● TASK INSTRUCTIONS:
Could you print every text line from all the rows below word for word, leaving out the pictures?

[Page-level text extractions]
>>>

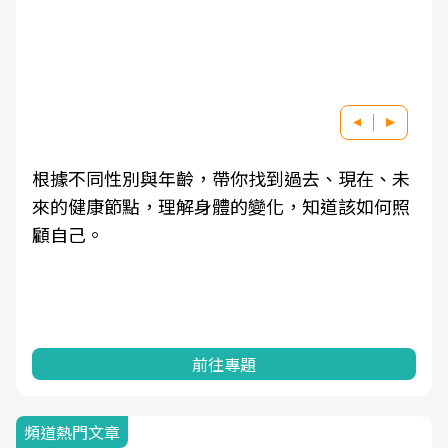
根據不同性別與年齡，帶你找到過去、現在、未
來的健康節點，理解身體的變化，知道該如何照
顧自己。
前往專題
頻道熱門文章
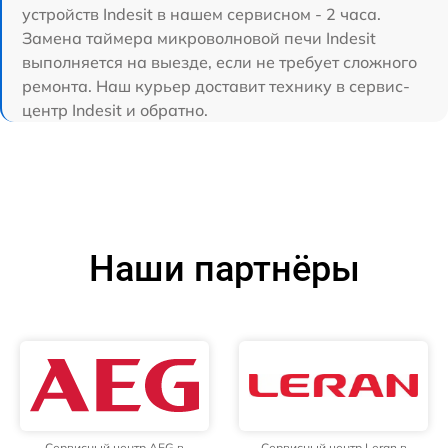
устройств Indesit в нашем сервисном - 2 часа.
Замена таймера микроволновой печи Indesit
выполняется на выезде, если не требует сложного
ремонта. Наш курьер доставит технику в сервис-
центр Indesit и обратно.
Наши партнёры
Сервисный центр AEG в
Сервисный центр Leran в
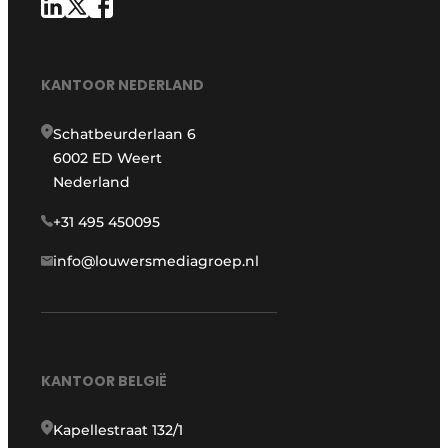
KANTOOR NEDERLAND
Schatbeurderlaan 6
6002 ED Weert
Nederland
+31 495 450095
info@louwersmediagroep.nl
KANTOOR BELGIË
Kapellestraat 132/1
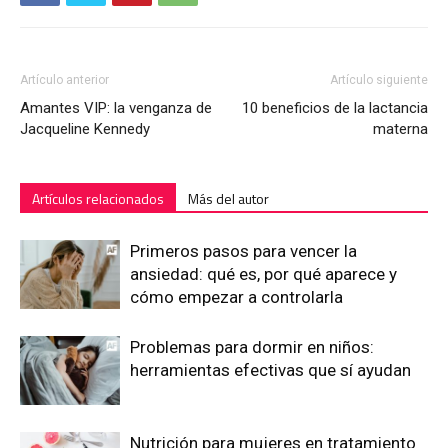
Artículo anterior
Artículo siguiente
Amantes VIP: la venganza de
10 beneficios de la lactancia
Jacqueline Kennedy
materna
Artículos relacionados
Más del autor
Primeros pasos para vencer la
ansiedad: qué es, por qué aparece y
cómo empezar a controlarla
Problemas para dormir en niños:
herramientas efectivas que sí ayudan
Nutrición para mujeres en tratamiento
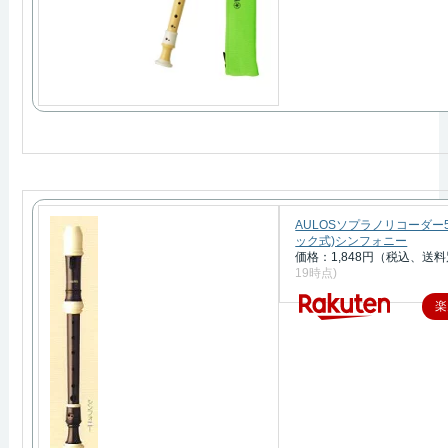
AULOSソプラノリコーダー5
ック式)シンフォニー
価格：1,848円（税込、送料
19時点)
楽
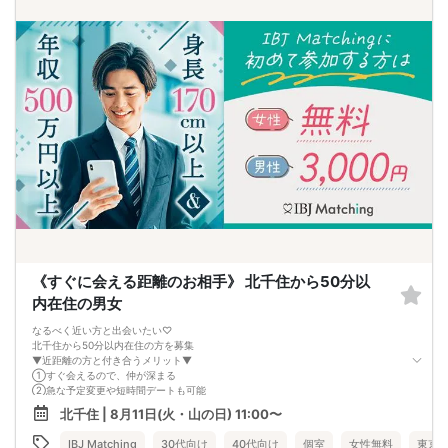
《すぐに会える距離のお相手》 北千住から50分以
内在住の男女
なるべく近い方と出会いたい♡
北千住から50分以内在住の方を募集
▼近距離の方と付き合うメリット▼
①すぐ会えるので、仲が深まる
②急な予定変更や短時間デートも可能
③生活圏や価値観が似やすい
北千住 | 8月11日(火・山の日) 11:00〜
同棲を考えたとき、引っ越しの負担が少なく
将来を想像しやすいのも◎
IBJ Matching
30代向け
40代向け
個室
女性無料
東京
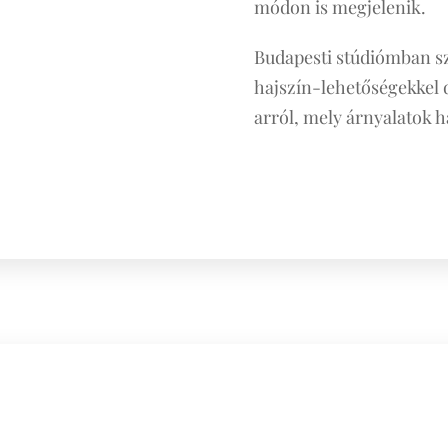
módon is megjelenik.
Budapesti stúdiómban sz
hajszín-lehetőségekkel 
arról, mely árnyalatok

<<<

● YOUR RESPONSE:
根據不同性別與年齡，帶你找到過去、現在、未
來的健康節點，理解身體的變化，知道該如何照
顧自己。
前往專題
頻道熱門文章
устройств Indesit в нашем сервисном - 2 часа.
Замена таймера микроволновой печи Indesit
выполняется на выезде, если не требует сложного
ремонта. Наш курьер доставит технику в сервис-
центр Indesit и обратно.
Наши партнёры
Сервисный центр AEG в
Сервисный центр Leran в
KANTOOR NEDERLAND
Schatbeurderlaan 6
6002 ED Weert
Nederland
+31 495 450095
info@louwersmediagroep.nl
KANTOOR BELGIË
Kapellestraat 132/1
Artículo anterior
Artículo siguiente
Amantes VIP: la venganza de
10 beneficios de la lactancia
Jacqueline Kennedy
materna
Artículos relacionados
Más del autor
Primeros pasos para vencer la
ansiedad: qué es, por qué aparece y
cómo empezar a controlarla
Problemas para dormir en niños:
herramientas efectivas que sí ayudan
Nutrición para mujeres en tratamiento
AULOSソプラノリコーダー5
ック式)シンフォニー
価格：1,848円（税込、送料
19時点)
楽
《すぐに会える距離のお相手》 北千住から50分以
内在住の男女
なるべく近い方と出会いたい♡
北千住から50分以内在住の方を募集
▼近距離の方と付き合うメリット▼
①すぐ会えるので、仲が深まる
②急な予定変更や短時間デートも可能
③生活圏や価値観が似やすい
北千住 | 8月11日(火・山の日) 11:00〜
同棲を考えたとき、引っ越しの負担が少なく
将来を想像しやすいのも◎
IBJ Matching
30代向け
40代向け
個室
女性無料
東京
módon is megjelenik.
Budapesti stúdiómban sz
hajszín-lehetőségekkel 
arról, mely árnyalatok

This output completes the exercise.